Check every line of the entries that follow, and copy the ones containing "have".

Top of RECORDED INFORMATION

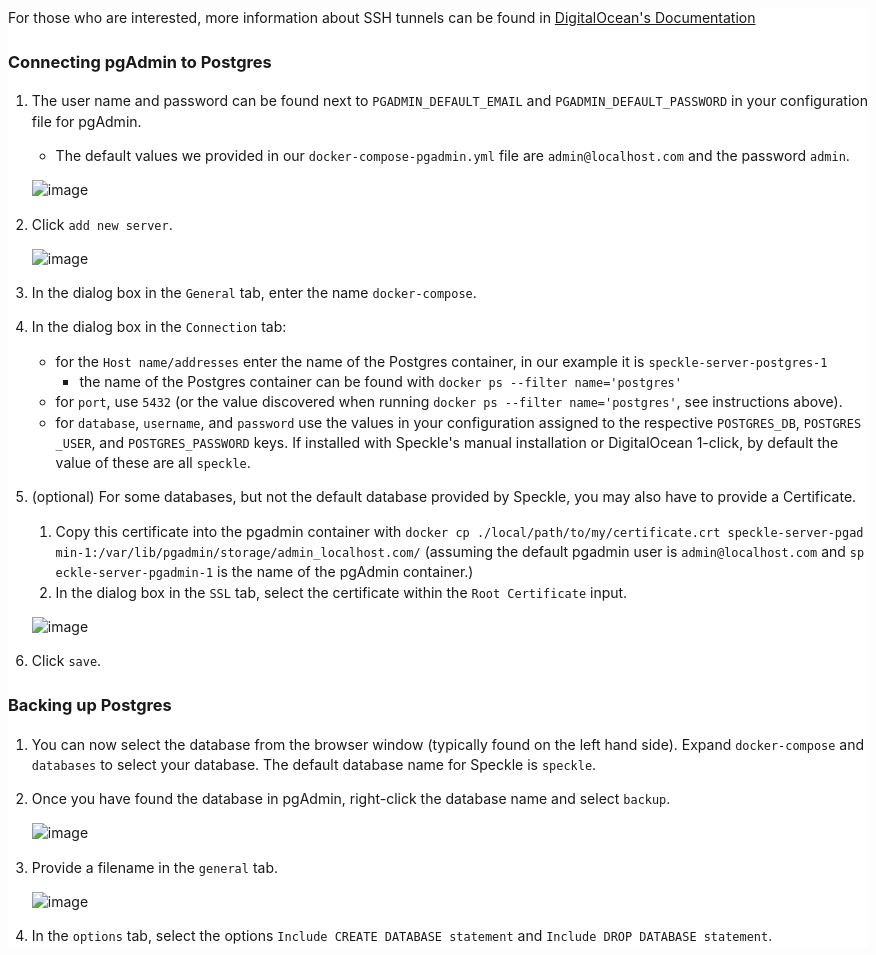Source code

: For those who are interested, more information about SSH tunnels can be found in [DigitalOcean's Documentation](https://www.digitalocean.com/community/tutorials/how-to-set-up-ssh-tunneling-on-a-vps)

### Connecting pgAdmin to Postgres

1. The user name and password can be found next to `PGADMIN_DEFAULT_EMAIL` and `PGADMIN_DEFAULT_PASSWORD` in your configuration file for pgAdmin.
   - The default values we provided in our `docker-compose-pgadmin.yml` file are `admin@localhost.com` and the password `admin`.

    ![image](./img/postgres-backup/01_pgadmin_login.png)

1. Click `add new server`.

    ![image](./img/postgres-backup/02_pgadmin_add_new_server.png)

1. In the dialog box in the `General` tab, enter the name `docker-compose`.
1. In the dialog box in the `Connection` tab:
   - for the `Host name/addresses` enter the name of the Postgres container, in our example it is `speckle-server-postgres-1`
       - the name of the Postgres container can be found with `docker ps --filter name='postgres'`
   - for `port`, use `5432` (or the value discovered when running `docker ps --filter name='postgres'`, see instructions above).
   - for `database`, `username`, and `password` use the values in your configuration assigned to the respective `POSTGRES_DB`, `POSTGRES_USER`, and `POSTGRES_PASSWORD` keys. If installed with Speckle's manual installation or DigitalOcean 1-click, by default the value of these are all `speckle`.
1. (optional) For some databases, but not the default database provided by Speckle, you may also have to provide a Certificate.
    1. Copy this certificate into the pgadmin container with `docker cp ./local/path/to/my/certificate.crt speckle-server-pgadmin-1:/var/lib/pgadmin/storage/admin_localhost.com/` (assuming the default pgadmin user is `admin@localhost.com` and `speckle-server-pgadmin-1` is the name of the pgAdmin container.)
    1. In the dialog box in the `SSL` tab, select the certificate within the `Root Certificate` input.

    ![image](./img/postgres-backup/03_pgadmin_connect.png)

1. Click `save`.

### Backing up Postgres

1. You can now select the database from the browser window (typically found on the left hand side). Expand `docker-compose` and `databases` to select your database. The default database name for Speckle is `speckle`.

1. Once you have found the database in pgAdmin, right-click the database name and select `backup`.

    ![image](./img/postgres-backup/04_pgadmin_backup.png)

1. Provide a filename in the `general` tab.

    ![image](./img/postgres-backup/05_pgadmin_backup_dialog.png)

1. In the `options` tab, select the options `Include CREATE DATABASE statement` and `Include DROP DATABASE statement`.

Bottom of RECORDED INFORMATION

#### TASK SOLUTION
1. (optional) For some databases, but not the default database provided by Speckle, you may also have to provide a Certificate.
1. Once you have found the database in pgAdmin, right-click the database name and select `backup`.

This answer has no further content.